Quality of life scores in the two-thirds of patients with epilepsy who become seizure-free with treatment are similar to scores in the general population, but patients with refractory epilepsy tend to score poorly on such measures. A prospective study at New York University showed that depression was present in 54% of a series of patients hospitalized for refractory epilepsy, of whom only 17% were on antidepressants. Depression was a powerful predictor of quality of life scores in this study, whereas seizure frequency was not (Neurology 2004;62:258-61).

These findings have been replicated elsewhere. The message is that alleviating depression in patients with treatment-resistant epilepsy will do more to improve their quality of life than reducing their seizure frequency, unless the seizures can be eliminated altogether, Dr. Agrawal said.

Turning to the brief instruments designed for rapid detection of depression in epilepsy, he noted that the NDDI-E had a negative predictive value of 96%, a positive predictive value of 62%, sensitivity of 81%, and specificity of 90% in a study of 205 adult outpatients with epilepsy (Lancet Neurol. 2006;5:399-405).

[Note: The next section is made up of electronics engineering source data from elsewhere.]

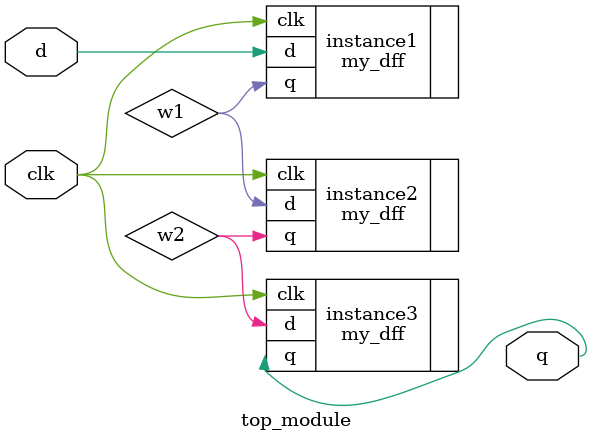
<source format=v>
module top_module ( input clk, input d, output q );
    wire w1,w2;
    my_dff instance1 ( .clk(clk),.d(d),.q(w1) );
    my_dff instance2 ( .clk(clk), .d(w1), .q(w2) );
    my_dff instance3 ( .clk(clk), .d(w2), .q(q) );
endmodule
</source>
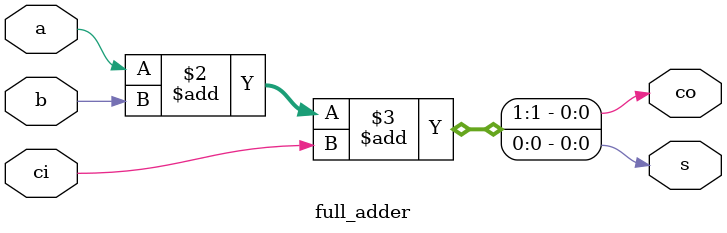
<source format=v>
module full_adder(
    input a, b, ci,          // Inputs a, b, and carry-in (ci)
    output reg s, co         // Outputs sum (s) and carry-out (co)
);
    // Combinational logic to calculate sum (s) and carry-out (co)
    always @* begin
        {co, s} = a + b + ci;
    end
endmodule

</source>
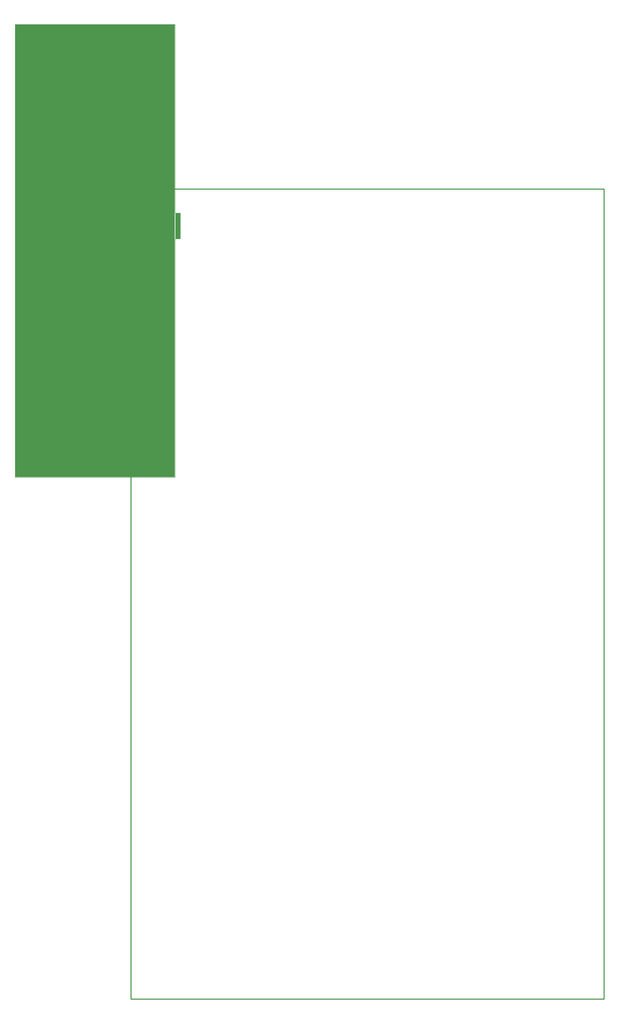
<source format=gko>
G04*
G04 #@! TF.GenerationSoftware,Altium Limited,Altium Designer,20.0.9 (164)*
G04*
G04 Layer_Color=16711935*
%FSLAX25Y25*%
%MOIN*%
G70*
G01*
G75*
%ADD16C,0.00394*%
%ADD18C,0.01000*%
%ADD168R,1.55787X4.40118*%
%ADD169R,0.05075X0.24900*%
D16*
X763925Y900941D02*
Y1132801D01*
X608138Y900941D02*
Y1341059D01*
Y900941D02*
X763925D01*
X608138Y1341059D02*
X763925D01*
Y1157701D02*
Y1341059D01*
Y1132801D02*
X769000D01*
X763925Y1157701D02*
X769000D01*
Y1132801D02*
Y1157701D01*
D18*
X721000Y1181102D02*
X1181102D01*
Y393701D02*
Y1181102D01*
X721000Y393701D02*
Y1181102D01*
Y393701D02*
X1181102D01*
D168*
X686031Y1121000D02*
D03*
D169*
X766463Y1145251D02*
D03*
M02*

</source>
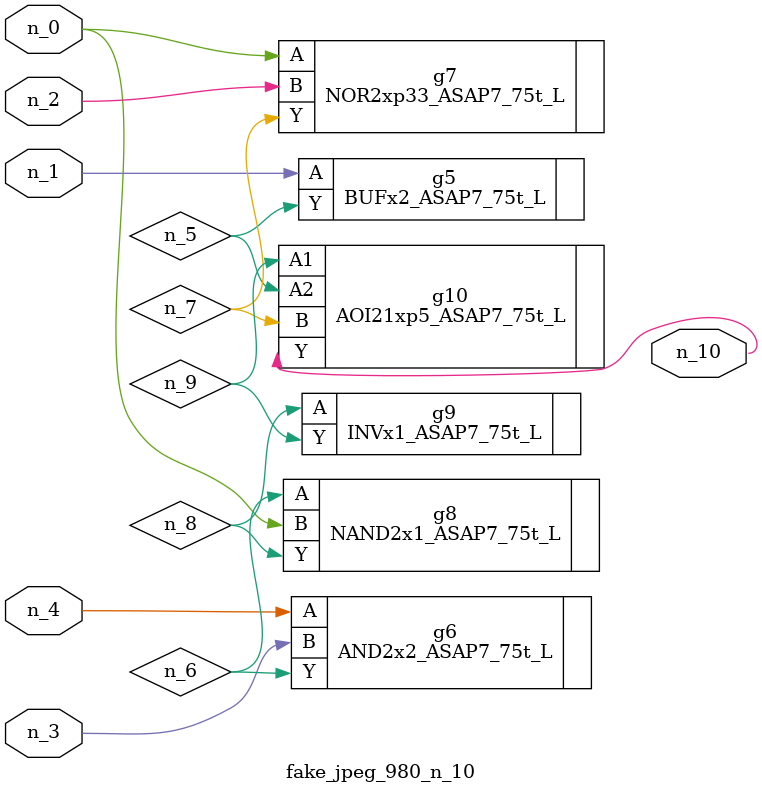
<source format=v>
module fake_jpeg_980_n_10 (n_3, n_2, n_1, n_0, n_4, n_10);

input n_3;
input n_2;
input n_1;
input n_0;
input n_4;

output n_10;

wire n_8;
wire n_9;
wire n_6;
wire n_5;
wire n_7;

BUFx2_ASAP7_75t_L g5 ( 
.A(n_1),
.Y(n_5)
);

AND2x2_ASAP7_75t_L g6 ( 
.A(n_4),
.B(n_3),
.Y(n_6)
);

NOR2xp33_ASAP7_75t_L g7 ( 
.A(n_0),
.B(n_2),
.Y(n_7)
);

NAND2x1_ASAP7_75t_L g8 ( 
.A(n_6),
.B(n_0),
.Y(n_8)
);

INVx1_ASAP7_75t_L g9 ( 
.A(n_8),
.Y(n_9)
);

AOI21xp5_ASAP7_75t_L g10 ( 
.A1(n_9),
.A2(n_5),
.B(n_7),
.Y(n_10)
);


endmodule
</source>
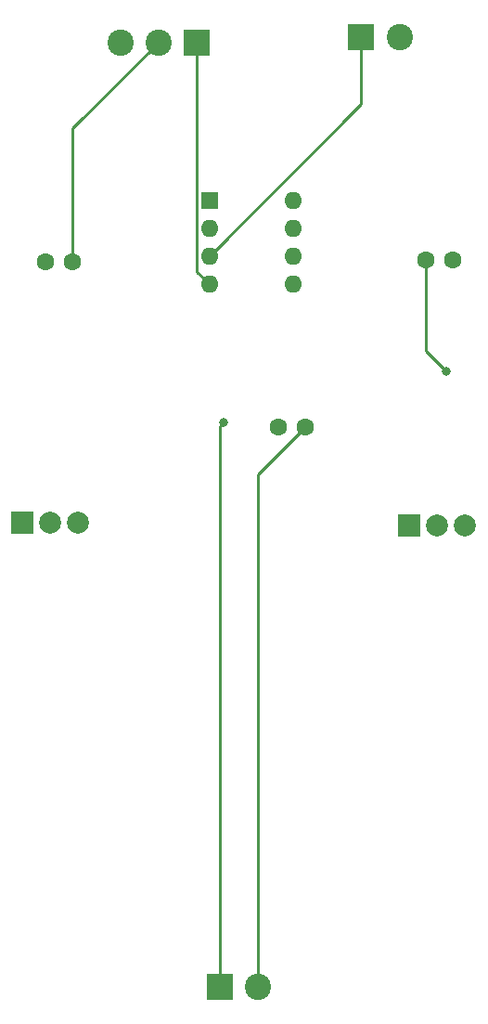
<source format=gbr>
%TF.GenerationSoftware,KiCad,Pcbnew,7.0.2-0*%
%TF.CreationDate,2024-01-04T17:04:27-05:00*%
%TF.ProjectId,AudioAmplifier,41756469-6f41-46d7-906c-69666965722e,rev?*%
%TF.SameCoordinates,Original*%
%TF.FileFunction,Copper,L2,Bot*%
%TF.FilePolarity,Positive*%
%FSLAX46Y46*%
G04 Gerber Fmt 4.6, Leading zero omitted, Abs format (unit mm)*
G04 Created by KiCad (PCBNEW 7.0.2-0) date 2024-01-04 17:04:27*
%MOMM*%
%LPD*%
G01*
G04 APERTURE LIST*
%TA.AperFunction,ComponentPad*%
%ADD10R,1.600000X1.600000*%
%TD*%
%TA.AperFunction,ComponentPad*%
%ADD11O,1.600000X1.600000*%
%TD*%
%TA.AperFunction,ComponentPad*%
%ADD12C,1.600000*%
%TD*%
%TA.AperFunction,ComponentPad*%
%ADD13R,2.010000X2.010000*%
%TD*%
%TA.AperFunction,ComponentPad*%
%ADD14C,2.010000*%
%TD*%
%TA.AperFunction,ComponentPad*%
%ADD15R,2.400000X2.400000*%
%TD*%
%TA.AperFunction,ComponentPad*%
%ADD16C,2.400000*%
%TD*%
%TA.AperFunction,ViaPad*%
%ADD17C,0.800000*%
%TD*%
%TA.AperFunction,Conductor*%
%ADD18C,0.250000*%
%TD*%
G04 APERTURE END LIST*
D10*
%TO.P,J2,1,Pin_1*%
%TO.N,/1-Out*%
X151038400Y-70774400D03*
D11*
%TO.P,J2,2,Pin_2*%
%TO.N,Net-(J2-Pin_2)*%
X151038400Y-73314400D03*
%TO.P,J2,3,Pin_3*%
%TO.N,/AudIn*%
X151038400Y-75854400D03*
%TO.P,J2,4,Pin_4*%
%TO.N,/-12V*%
X151038400Y-78394400D03*
%TO.P,J2,5,Pin_5*%
%TO.N,unconnected-(J2-Pin_5-Pad5)*%
X158658400Y-78394400D03*
%TO.P,J2,6,Pin_6*%
%TO.N,unconnected-(J2-Pin_6-Pad6)*%
X158658400Y-75854400D03*
%TO.P,J2,7,Pin_7*%
%TO.N,unconnected-(J2-Pin_7-Pad7)*%
X158658400Y-73314400D03*
%TO.P,J2,8,Pin_8*%
%TO.N,/+12V*%
X158658400Y-70774400D03*
%TD*%
D12*
%TO.P,C3,1*%
%TO.N,/+12V*%
X136082400Y-76352400D03*
%TO.P,C3,2*%
%TO.N,/GND*%
X138582400Y-76352400D03*
%TD*%
D13*
%TO.P,Q3,1,B*%
%TO.N,Net-(BR1-A)*%
X169316400Y-100380800D03*
D14*
%TO.P,Q3,2,C*%
%TO.N,/-12V*%
X171856400Y-100380800D03*
%TO.P,Q3,3,E*%
%TO.N,Net-(Q3-E)*%
X174396400Y-100380800D03*
%TD*%
D12*
%TO.P,C2,1*%
%TO.N,/-12V*%
X170789600Y-76200000D03*
%TO.P,C2,2*%
%TO.N,/GND*%
X173289600Y-76200000D03*
%TD*%
%TO.P,C1,1*%
%TO.N,/GND*%
X159816800Y-91389200D03*
%TO.P,C1,2*%
%TO.N,Net-(C1-Pad2)*%
X157316800Y-91389200D03*
%TD*%
D13*
%TO.P,Q1,1,B*%
%TO.N,Net-(BR2-K)*%
X134010400Y-100177600D03*
D14*
%TO.P,Q1,2,C*%
%TO.N,/+12V*%
X136550400Y-100177600D03*
%TO.P,Q1,3,E*%
%TO.N,Net-(Q1-E)*%
X139090400Y-100177600D03*
%TD*%
D15*
%TO.P,J3,1,Pin_1*%
%TO.N,/AudIn*%
X164902000Y-55880000D03*
D16*
%TO.P,J3,2,Pin_2*%
%TO.N,/GND*%
X168402000Y-55880000D03*
%TD*%
D15*
%TO.P,J1,1,Pin_1*%
%TO.N,/-12V*%
X149910800Y-56337200D03*
D16*
%TO.P,J1,2,Pin_2*%
%TO.N,/GND*%
X146410800Y-56337200D03*
%TO.P,J1,3,Pin_3*%
%TO.N,/+12V*%
X142910800Y-56337200D03*
%TD*%
D15*
%TO.P,J4,1,Pin_1*%
%TO.N,Net-(J4-Pin_1)*%
X151998800Y-142443200D03*
D16*
%TO.P,J4,2,Pin_2*%
%TO.N,/GND*%
X155498800Y-142443200D03*
%TD*%
D17*
%TO.N,/-12V*%
X172669200Y-86360000D03*
%TO.N,Net-(J4-Pin_1)*%
X152349200Y-90982800D03*
%TD*%
D18*
%TO.N,/GND*%
X138582400Y-64165600D02*
X146410800Y-56337200D01*
X138582400Y-76352400D02*
X138582400Y-64165600D01*
X155498800Y-95707200D02*
X159816800Y-91389200D01*
X155498800Y-142443200D02*
X155498800Y-95707200D01*
%TO.N,/-12V*%
X149910800Y-56337200D02*
X149910800Y-77266800D01*
X149910800Y-77266800D02*
X151038400Y-78394400D01*
X170789600Y-84480400D02*
X172669200Y-86360000D01*
X170789600Y-76200000D02*
X170789600Y-84480400D01*
%TO.N,/AudIn*%
X164902000Y-61990800D02*
X151038400Y-75854400D01*
X164902000Y-55880000D02*
X164902000Y-61990800D01*
%TO.N,Net-(J4-Pin_1)*%
X152349200Y-90982800D02*
X151998800Y-91333200D01*
X151998800Y-91333200D02*
X151998800Y-142443200D01*
%TD*%
M02*

</source>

The NDDI-E was developed by neurologists at Columbia University in New York who were seeking a simple means of differentiating true depression from the common adverse effects of antiepileptic drugs, which can mask some symptoms of depression or cause symptoms that can be mistaken for depression, such as disturbances in sleep, concentration, and appetite.

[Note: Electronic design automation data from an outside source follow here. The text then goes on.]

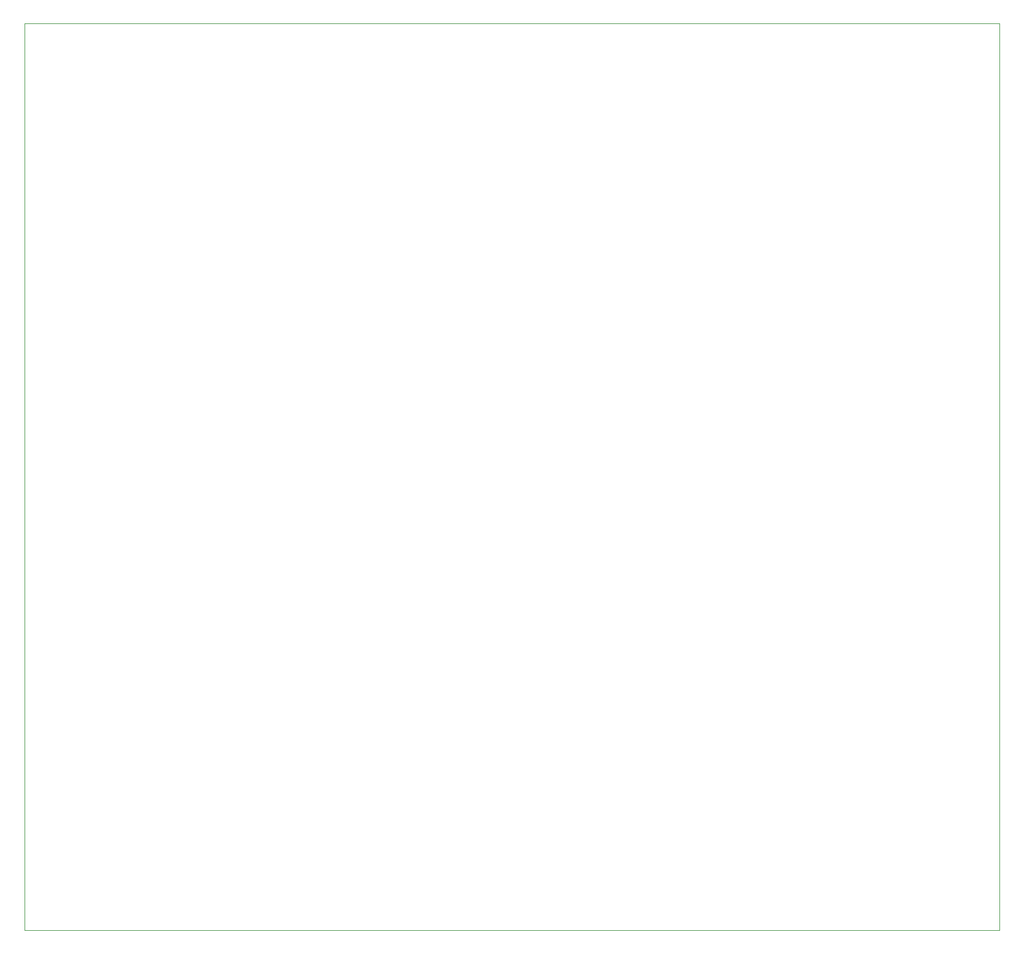
<source format=gbr>
%TF.GenerationSoftware,KiCad,Pcbnew,(6.0.7)*%
%TF.CreationDate,2022-11-30T09:47:03-03:00*%
%TF.ProjectId,E3_Gas_Leak_Safety_System,45335f47-6173-45f4-9c65-616b5f536166,rev?*%
%TF.SameCoordinates,Original*%
%TF.FileFunction,Profile,NP*%
%FSLAX46Y46*%
G04 Gerber Fmt 4.6, Leading zero omitted, Abs format (unit mm)*
G04 Created by KiCad (PCBNEW (6.0.7)) date 2022-11-30 09:47:03*
%MOMM*%
%LPD*%
G01*
G04 APERTURE LIST*
%TA.AperFunction,Profile*%
%ADD10C,0.100000*%
%TD*%
G04 APERTURE END LIST*
D10*
X38100000Y-25400000D02*
X179200000Y-25400000D01*
X179200000Y-25400000D02*
X179200000Y-156720000D01*
X179200000Y-156720000D02*
X38100000Y-156720000D01*
X38100000Y-156720000D02*
X38100000Y-25400000D01*
M02*

</source>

Patients taking the NDDI-E assign scores of 1-4 on each of 6 items: everything is a struggle; nothing I do is right; I feel guilty; I’d be better off dead; I feel frustrated; and I have difficulty finding pleasure. The scores range from 1 point if the patient never experiences a particular symptom to 4 points if they always or often do. The investigators found that a score of 15 is the best cutoff point.

Dr. Agrawal has been working with the ET-7, a series of patient-rated visual analog scales originally developed by Dr. Alex J. Mitchell of the Leicester (U.K.) Royal Infirmary for use in screening cancer patients for depression and anxiety (Psychooncology 2010;19:125-33; Psychooncology 2010;19:134-40).

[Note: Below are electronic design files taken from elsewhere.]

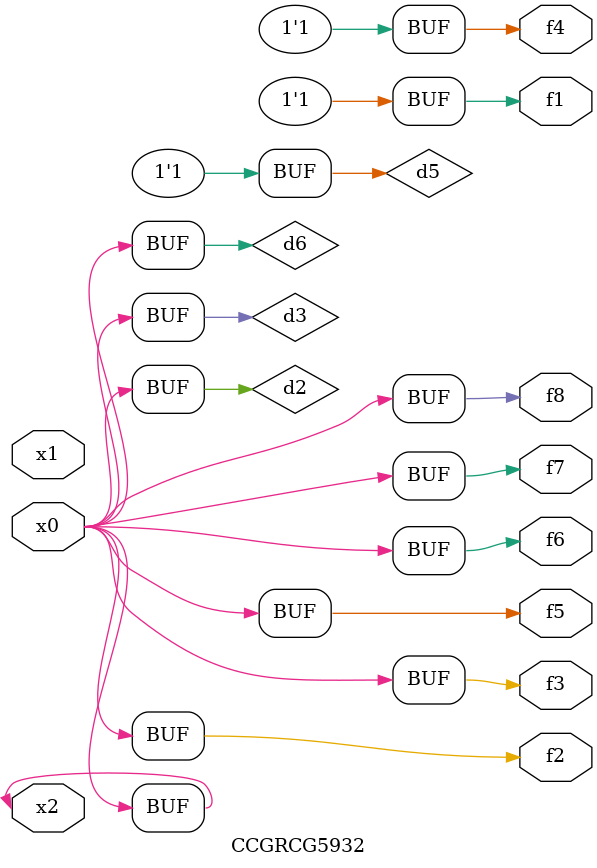
<source format=v>
module CCGRCG5932(
	input x0, x1, x2,
	output f1, f2, f3, f4, f5, f6, f7, f8
);

	wire d1, d2, d3, d4, d5, d6;

	xnor (d1, x2);
	buf (d2, x0, x2);
	and (d3, x0);
	xnor (d4, x1, x2);
	nand (d5, d1, d3);
	buf (d6, d2, d3);
	assign f1 = d5;
	assign f2 = d6;
	assign f3 = d6;
	assign f4 = d5;
	assign f5 = d6;
	assign f6 = d6;
	assign f7 = d6;
	assign f8 = d6;
endmodule

</source>
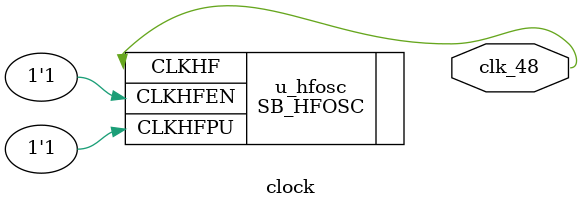
<source format=v>
module clock(
    output clk_48
);

    SB_HFOSC u_hfosc (
        .CLKHFPU(1'b1),
        .CLKHFEN(1'b1),
        .CLKHF(clk_48)
    );

endmodule

</source>
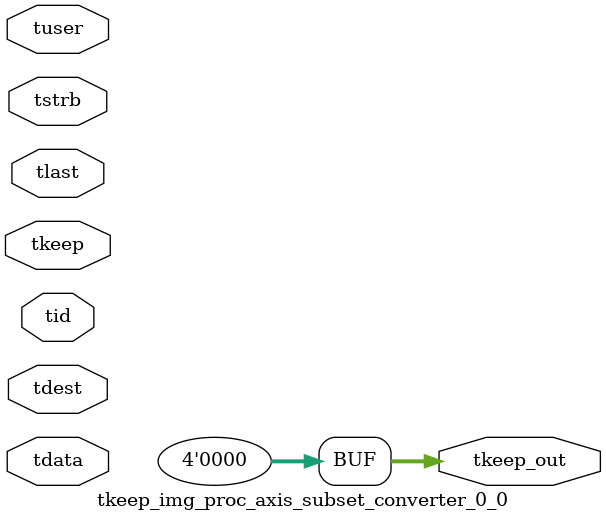
<source format=v>


`timescale 1ps/1ps

module tkeep_img_proc_axis_subset_converter_0_0 #
(
parameter C_S_AXIS_TDATA_WIDTH = 32,
parameter C_S_AXIS_TUSER_WIDTH = 0,
parameter C_S_AXIS_TID_WIDTH   = 0,
parameter C_S_AXIS_TDEST_WIDTH = 0,
parameter C_M_AXIS_TDATA_WIDTH = 32
)
(
input  [(C_S_AXIS_TDATA_WIDTH == 0 ? 1 : C_S_AXIS_TDATA_WIDTH)-1:0     ] tdata,
input  [(C_S_AXIS_TUSER_WIDTH == 0 ? 1 : C_S_AXIS_TUSER_WIDTH)-1:0     ] tuser,
input  [(C_S_AXIS_TID_WIDTH   == 0 ? 1 : C_S_AXIS_TID_WIDTH)-1:0       ] tid,
input  [(C_S_AXIS_TDEST_WIDTH == 0 ? 1 : C_S_AXIS_TDEST_WIDTH)-1:0     ] tdest,
input  [(C_S_AXIS_TDATA_WIDTH/8)-1:0 ] tkeep,
input  [(C_S_AXIS_TDATA_WIDTH/8)-1:0 ] tstrb,
input                                                                    tlast,
output [(C_M_AXIS_TDATA_WIDTH/8)-1:0 ] tkeep_out
);

assign tkeep_out = {1'b0};

endmodule


</source>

Dr. Agrawal recently performed a comparative study of five screening tools in a series of 250 epilepsy patients. The five instruments were the ET-7, the NDDI-E, the BDI-II, the HADS, and the Major Depression Inventory. Using the ICD-10 diagnostic criteria as the gold standard, the most accurate test was the BDI-II, which Dr. Agrawal considers impractical for use by busy non-psychiatrists. He was able to confirm the reliability of the NDDI-E, which in this population had a sensitivity of 87% and specificity of 81%. The ET-7, a brief nonverbal instrument, had a sensitivity of 74% and specificity of 86%.

This study underscored the high degree of overlap between depression and anxiety. Half of the 250 epilepsy patients had significant anxiety symptoms and 37% were depressed. But only 5% of patients with depression did not have anxiety, and only 10% of patients who had anxiety did not have depression, the psychiatrist noted.

He declared no conflicts of interest.